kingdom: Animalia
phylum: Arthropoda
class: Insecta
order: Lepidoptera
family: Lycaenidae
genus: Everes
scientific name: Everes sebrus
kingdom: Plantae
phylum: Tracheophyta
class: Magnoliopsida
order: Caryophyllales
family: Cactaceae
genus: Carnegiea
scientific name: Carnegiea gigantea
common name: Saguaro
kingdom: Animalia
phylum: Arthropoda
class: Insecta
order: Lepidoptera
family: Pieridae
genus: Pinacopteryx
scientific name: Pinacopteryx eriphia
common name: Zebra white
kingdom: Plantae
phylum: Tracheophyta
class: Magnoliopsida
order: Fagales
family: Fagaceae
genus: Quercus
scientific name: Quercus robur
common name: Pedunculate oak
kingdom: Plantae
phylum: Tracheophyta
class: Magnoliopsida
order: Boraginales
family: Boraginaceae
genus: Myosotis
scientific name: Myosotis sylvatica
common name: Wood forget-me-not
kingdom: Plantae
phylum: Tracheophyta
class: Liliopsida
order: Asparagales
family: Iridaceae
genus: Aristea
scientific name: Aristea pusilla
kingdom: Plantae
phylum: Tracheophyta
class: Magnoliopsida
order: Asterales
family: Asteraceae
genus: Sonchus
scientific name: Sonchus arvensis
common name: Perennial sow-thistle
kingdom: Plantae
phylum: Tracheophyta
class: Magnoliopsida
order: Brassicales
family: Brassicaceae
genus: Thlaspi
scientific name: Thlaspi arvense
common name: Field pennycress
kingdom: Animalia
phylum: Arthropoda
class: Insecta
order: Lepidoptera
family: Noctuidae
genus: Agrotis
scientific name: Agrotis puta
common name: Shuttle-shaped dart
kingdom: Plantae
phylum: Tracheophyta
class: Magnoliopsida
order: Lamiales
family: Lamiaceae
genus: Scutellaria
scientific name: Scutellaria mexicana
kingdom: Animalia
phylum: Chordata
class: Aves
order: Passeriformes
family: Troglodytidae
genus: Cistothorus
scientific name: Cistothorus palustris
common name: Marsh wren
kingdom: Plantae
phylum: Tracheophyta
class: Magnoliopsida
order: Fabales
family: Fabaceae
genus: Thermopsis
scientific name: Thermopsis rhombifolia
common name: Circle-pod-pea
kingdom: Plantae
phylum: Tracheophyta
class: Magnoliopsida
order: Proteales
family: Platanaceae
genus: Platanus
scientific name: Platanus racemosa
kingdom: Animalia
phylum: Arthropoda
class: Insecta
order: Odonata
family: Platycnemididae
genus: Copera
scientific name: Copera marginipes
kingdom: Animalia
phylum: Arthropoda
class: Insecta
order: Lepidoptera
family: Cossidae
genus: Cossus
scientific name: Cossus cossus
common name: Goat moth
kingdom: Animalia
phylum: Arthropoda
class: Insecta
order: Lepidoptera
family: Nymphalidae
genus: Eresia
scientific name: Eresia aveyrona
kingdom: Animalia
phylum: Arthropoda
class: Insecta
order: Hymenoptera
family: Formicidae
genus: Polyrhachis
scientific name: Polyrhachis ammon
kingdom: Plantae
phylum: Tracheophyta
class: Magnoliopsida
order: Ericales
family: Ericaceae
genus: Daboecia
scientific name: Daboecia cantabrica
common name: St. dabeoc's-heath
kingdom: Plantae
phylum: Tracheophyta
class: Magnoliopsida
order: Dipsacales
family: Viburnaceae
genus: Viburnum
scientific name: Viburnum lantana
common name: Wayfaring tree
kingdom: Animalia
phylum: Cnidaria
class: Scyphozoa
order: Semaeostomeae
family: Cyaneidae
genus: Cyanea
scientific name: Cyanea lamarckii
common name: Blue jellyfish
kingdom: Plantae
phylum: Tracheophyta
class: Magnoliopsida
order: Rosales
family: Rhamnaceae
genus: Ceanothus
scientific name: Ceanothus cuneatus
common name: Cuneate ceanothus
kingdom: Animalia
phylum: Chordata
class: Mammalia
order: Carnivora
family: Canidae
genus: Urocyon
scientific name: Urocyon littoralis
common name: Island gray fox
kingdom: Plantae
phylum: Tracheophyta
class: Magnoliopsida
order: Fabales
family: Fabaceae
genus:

> **STATED EXERCISE**
Lay out every line of the records above as a Markdown table with two columns, Row and Line, putting each line in its own numbered row. Leave out any blank lines.

> **TASK SOLUTION**
| Row | Line |
|---|---|
| 1 | kingdom: Animalia |
| 2 | phylum: Arthropoda |
| 3 | class: Insecta |
| 4 | order: Lepidoptera |
| 5 | family: Lycaenidae |
| 6 | genus: Everes |
| 7 | scientific name: Everes sebrus |
| 8 | kingdom: Plantae |
| 9 | phylum: Tracheophyta |
| 10 | class: Magnoliopsida |
| 11 | order: Caryophyllales |
| 12 | family: Cactaceae |
| 13 | genus: Carnegiea |
| 14 | scientific name: Carnegiea gigantea |
| 15 | common name: Saguaro |
| 16 | kingdom: Animalia |
| 17 | phylum: Arthropoda |
| 18 | class: Insecta |
| 19 | order: Lepidoptera |
| 20 | family: Pieridae |
| 21 | genus: Pinacopteryx |
| 22 | scientific name: Pinacopteryx eriphia |
| 23 | common name: Zebra white |
| 24 | kingdom: Plantae |
| 25 | phylum: Tracheophyta |
| 26 | class: Magnoliopsida |
| 27 | order: Fagales |
| 28 | family: Fagaceae |
| 29 | genus: Quercus |
| 30 | scientific name: Quercus robur |
| 31 | common name: Pedunculate oak |
| 32 | kingdom: Plantae |
| 33 | phylum: Tracheophyta |
| 34 | class: Magnoliopsida |
| 35 | order: Boraginales |
| 36 | family: Boraginaceae |
| 37 | genus: Myosotis |
| 38 | scientific name: Myosotis sylvatica |
| 39 | common name: Wood forget-me-not |
| 40 | kingdom: Plantae |
| 41 | phylum: Tracheophyta |
| 42 | class: Liliopsida |
| 43 | order: Asparagales |
| 44 | family: Iridaceae |
| 45 | genus: Aristea |
| 46 | scientific name: Aristea pusilla |
| 47 | kingdom: Plantae |
| 48 | phylum: Tracheophyta |
| 49 | class: Magnoliopsida |
| 50 | order: Asterales |
| 51 | family: Asteraceae |
| 52 | genus: Sonchus |
| 53 | scientific name: Sonchus arvensis |
| 54 | common name: Perennial sow-thistle |
| 55 | kingdom: Plantae |
| 56 | phylum: Tracheophyta |
| 57 | class: Magnoliopsida |
| 58 | order: Brassicales |
| 59 | family: Brassicaceae |
| 60 | genus: Thlaspi |
| 61 | scientific name: Thlaspi arvense |
| 62 | common name: Field pennycress |
| 63 | kingdom: Animalia |
| 64 | phylum: Arthropoda |
| 65 | class: Insecta |
| 66 | order: Lepidoptera |
| 67 | family: Noctuidae |
| 68 | genus: Agrotis |
| 69 | scientific name: Agrotis puta |
| 70 | common name: Shuttle-shaped dart |
| 71 | kingdom: Plantae |
| 72 | phylum: Tracheophyta |
| 73 | class: Magnoliopsida |
| 74 | order: Lamiales |
| 75 | family: Lamiaceae |
| 76 | genus: Scutellaria |
| 77 | scientific name: Scutellaria mexicana |
| 78 | kingdom: Animalia |
| 79 | phylum: Chordata |
| 80 | class: Aves |
| 81 | order: Passeriformes |
| 82 | family: Troglodytidae |
| 83 | genus: Cistothorus |
| 84 | scientific name: Cistothorus palustris |
| 85 | common name: Marsh wren |
| 86 | kingdom: Plantae |
| 87 | phylum: Tracheophyta |
| 88 | class: Magnoliopsida |
| 89 | order: Fabales |
| 90 | family: Fabaceae |
| 91 | genus: Thermopsis |
| 92 | scientific name: Thermopsis rhombifolia |
| 93 | common name: Circle-pod-pea |
| 94 | kingdom: Plantae |
| 95 | phylum: Tracheophyta |
| 96 | class: Magnoliopsida |
| 97 | order: Proteales |
| 98 | family: Platanaceae |
| 99 | genus: Platanus |
| 100 | scientific name: Platanus racemosa |
| 101 | kingdom: Animalia |
| 102 | phylum: Arthropoda |
| 103 | class: Insecta |
| 104 | order: Odonata |
| 105 | family: Platycnemididae |
| 106 | genus: Copera |
| 107 | scientific name: Copera marginipes |
| 108 | kingdom: Animalia |
| 109 | phylum: Arthropoda |
| 110 | class: Insecta |
| 111 | order: Lepidoptera |
| 112 | family: Cossidae |
| 113 | genus: Cossus |
| 114 | scientific name: Cossus cossus |
| 115 | common name: Goat moth |
| 116 | kingdom: Animalia |
| 117 | phylum: Arthropoda |
| 118 | class: Insecta |
| 119 | order: Lepidoptera |
| 120 | family: Nymphalidae |
| 121 | genus: Eresia |
| 122 | scientific name: Eresia aveyrona |
| 123 | kingdom: Animalia |
| 124 | phylum: Arthropoda |
| 125 | class: Insecta |
| 126 | order: Hymenoptera |
| 127 | family: Formicidae |
| 128 | genus: Polyrhachis |
| 129 | scientific name: Polyrhachis ammon |
| 130 | kingdom: Plantae |
| 131 | phylum: Tracheophyta |
| 132 | class: Magnoliopsida |
| 133 | order: Ericales |
| 134 | family: Ericaceae |
| 135 | genus: Daboecia |
| 136 | scientific name: Daboecia cantabrica |
| 137 | common name: St. dabeoc's-heath |
| 138 | kingdom: Plantae |
| 139 | phylum: Tracheophyta |
| 140 | class: Magnoliopsida |
| 141 | order: Dipsacales |
| 142 | family: Viburnaceae |
| 143 | genus: Viburnum |
| 144 | scientific name: Viburnum lantana |
| 145 | common name: Wayfaring tree |
| 146 | kingdom: Animalia |
| 147 | phylum: Cnidaria |
| 148 | class: Scyphozoa |
| 149 | order: Semaeostomeae |
| 150 | family: Cyaneidae |
| 151 | genus: Cyanea |
| 152 | scientific name: Cyanea lamarckii |
| 153 | common name: Blue jellyfish |
| 154 | kingdom: Plantae |
| 155 | phylum: Tracheophyta |
| 156 | class: Magnoliopsida |
| 157 | order: Rosales |
| 158 | family: Rhamnaceae |
| 159 | genus: Ceanothus |
| 160 | scientific name: Ceanothus cuneatus |
| 161 | common name: Cuneate ceanothus |
| 162 | kingdom: Animalia |
| 163 | phylum: Chordata |
| 164 | class: Mammalia |
| 165 | order: Carnivora |
| 166 | family: Canidae |
| 167 | genus: Urocyon |
| 168 | scientific name: Urocyon littoralis |
| 169 | common name: Island gray fox |
| 170 | kingdom: Plantae |
| 171 | phylum: Tracheophyta |
| 172 | class: Magnoliopsida |
| 173 | order: Fabales |
| 174 | family: Fabaceae |
| 175 | genus: |